ES: There is quite a drama in your book as this happens, along with the legal injunctions which resulted. In the end almost all of the vast wealth that was found was awarded to Tommy Thompson and his investors, and I was impressed by the words of the appellate court.
GK: Yes, they said what has been accomplished here “has been by any measure extraordinary, and we can say without hesitation that their story is a paradigm of American initiative, ingenuity, and determination.” That goes on for forty pages. I’m a lawyer and I’ve never read a decision which took so much time to so applaud one of the litigants.

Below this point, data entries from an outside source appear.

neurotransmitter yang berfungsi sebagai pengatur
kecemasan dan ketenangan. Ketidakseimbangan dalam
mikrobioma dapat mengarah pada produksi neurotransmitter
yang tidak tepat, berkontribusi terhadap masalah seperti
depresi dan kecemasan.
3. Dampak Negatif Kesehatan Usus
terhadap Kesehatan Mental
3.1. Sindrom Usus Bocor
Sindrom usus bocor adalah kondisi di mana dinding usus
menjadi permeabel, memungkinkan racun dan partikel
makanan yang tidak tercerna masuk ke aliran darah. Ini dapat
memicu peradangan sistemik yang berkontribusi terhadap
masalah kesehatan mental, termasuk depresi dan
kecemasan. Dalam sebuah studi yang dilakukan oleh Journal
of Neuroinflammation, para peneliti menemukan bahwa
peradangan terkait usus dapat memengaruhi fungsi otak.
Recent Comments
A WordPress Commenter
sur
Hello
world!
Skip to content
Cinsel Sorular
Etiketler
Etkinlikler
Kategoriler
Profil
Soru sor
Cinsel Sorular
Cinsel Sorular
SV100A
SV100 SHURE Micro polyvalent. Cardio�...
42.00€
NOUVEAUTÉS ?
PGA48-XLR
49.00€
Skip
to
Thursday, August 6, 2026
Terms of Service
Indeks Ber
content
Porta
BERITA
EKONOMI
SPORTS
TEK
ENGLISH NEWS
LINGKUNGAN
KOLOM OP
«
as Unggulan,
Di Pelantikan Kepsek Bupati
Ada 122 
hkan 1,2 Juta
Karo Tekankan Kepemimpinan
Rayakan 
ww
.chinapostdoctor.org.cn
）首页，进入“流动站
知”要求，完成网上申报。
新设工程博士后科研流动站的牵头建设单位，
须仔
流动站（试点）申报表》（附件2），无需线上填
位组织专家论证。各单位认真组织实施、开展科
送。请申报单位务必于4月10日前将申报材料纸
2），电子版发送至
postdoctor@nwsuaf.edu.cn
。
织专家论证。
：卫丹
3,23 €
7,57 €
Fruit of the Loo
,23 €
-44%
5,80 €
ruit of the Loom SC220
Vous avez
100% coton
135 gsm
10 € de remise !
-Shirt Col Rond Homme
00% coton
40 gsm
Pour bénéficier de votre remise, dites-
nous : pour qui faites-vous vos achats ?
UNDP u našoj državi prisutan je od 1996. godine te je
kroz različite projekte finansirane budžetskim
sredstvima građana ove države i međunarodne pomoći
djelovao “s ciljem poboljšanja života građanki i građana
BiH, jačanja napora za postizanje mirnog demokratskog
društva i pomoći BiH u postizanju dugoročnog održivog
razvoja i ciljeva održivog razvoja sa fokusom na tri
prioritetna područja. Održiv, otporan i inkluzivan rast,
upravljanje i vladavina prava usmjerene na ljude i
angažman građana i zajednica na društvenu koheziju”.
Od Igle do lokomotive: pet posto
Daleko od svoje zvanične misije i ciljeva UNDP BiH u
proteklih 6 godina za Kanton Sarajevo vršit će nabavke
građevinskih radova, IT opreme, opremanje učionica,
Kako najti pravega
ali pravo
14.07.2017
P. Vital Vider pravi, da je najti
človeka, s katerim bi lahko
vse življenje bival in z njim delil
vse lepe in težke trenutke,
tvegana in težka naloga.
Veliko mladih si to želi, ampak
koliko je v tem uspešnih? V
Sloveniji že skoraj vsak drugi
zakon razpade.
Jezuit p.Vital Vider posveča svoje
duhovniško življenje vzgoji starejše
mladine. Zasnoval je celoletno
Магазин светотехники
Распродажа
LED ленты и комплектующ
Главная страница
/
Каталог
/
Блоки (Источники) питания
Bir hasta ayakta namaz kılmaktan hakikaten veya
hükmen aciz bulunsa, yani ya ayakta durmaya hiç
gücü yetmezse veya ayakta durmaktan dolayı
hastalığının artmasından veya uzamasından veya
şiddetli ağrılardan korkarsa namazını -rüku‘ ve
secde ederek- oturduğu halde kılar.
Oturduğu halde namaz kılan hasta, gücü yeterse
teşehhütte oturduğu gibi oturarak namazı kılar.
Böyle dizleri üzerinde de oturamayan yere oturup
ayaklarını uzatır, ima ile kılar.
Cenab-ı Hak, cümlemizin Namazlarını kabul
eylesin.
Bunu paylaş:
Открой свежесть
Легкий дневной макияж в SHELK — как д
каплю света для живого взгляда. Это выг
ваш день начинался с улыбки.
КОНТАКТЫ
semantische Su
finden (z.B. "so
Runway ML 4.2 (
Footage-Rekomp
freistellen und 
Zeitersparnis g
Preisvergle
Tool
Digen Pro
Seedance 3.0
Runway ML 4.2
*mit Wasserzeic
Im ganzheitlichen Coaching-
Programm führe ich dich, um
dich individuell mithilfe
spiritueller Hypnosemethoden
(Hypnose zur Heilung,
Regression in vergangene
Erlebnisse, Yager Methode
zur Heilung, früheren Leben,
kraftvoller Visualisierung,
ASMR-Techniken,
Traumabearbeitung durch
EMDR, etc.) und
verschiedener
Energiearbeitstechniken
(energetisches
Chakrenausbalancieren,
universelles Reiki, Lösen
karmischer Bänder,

ES: As the book closes we’re left with the vision of a tiny intrepid group on a shoestring budget which accomplished an amazing thing. The invented technology, after the very difficult challenge of even finding the ship in the deep blue sea, and then the careful way all the treasure was carefully filmed and inventoried before being brought to the surface. It is a heroic story.
GK: It certainly was. Some might call it nuts because they spent so much time and energy and had so many setbacks. But Tommy Thompson never stopped believing, and carefully working on that belief.
ES: Let’s conclude with one apocryphal moment. The team recovered not only gold bars and coins in the hundreds of millions of dollars, but many artifacts from the Central America as well. Among them was a child’s cup with two maxims from Ben Franklin on it. I loved the symbolism of the quotes in what they say about this story and this crew: “Diligence is the mother of good luck”, and “God gives all things to industry.” Either of those could have been mottoes for this story.
GK: That really did happen, and those were the words.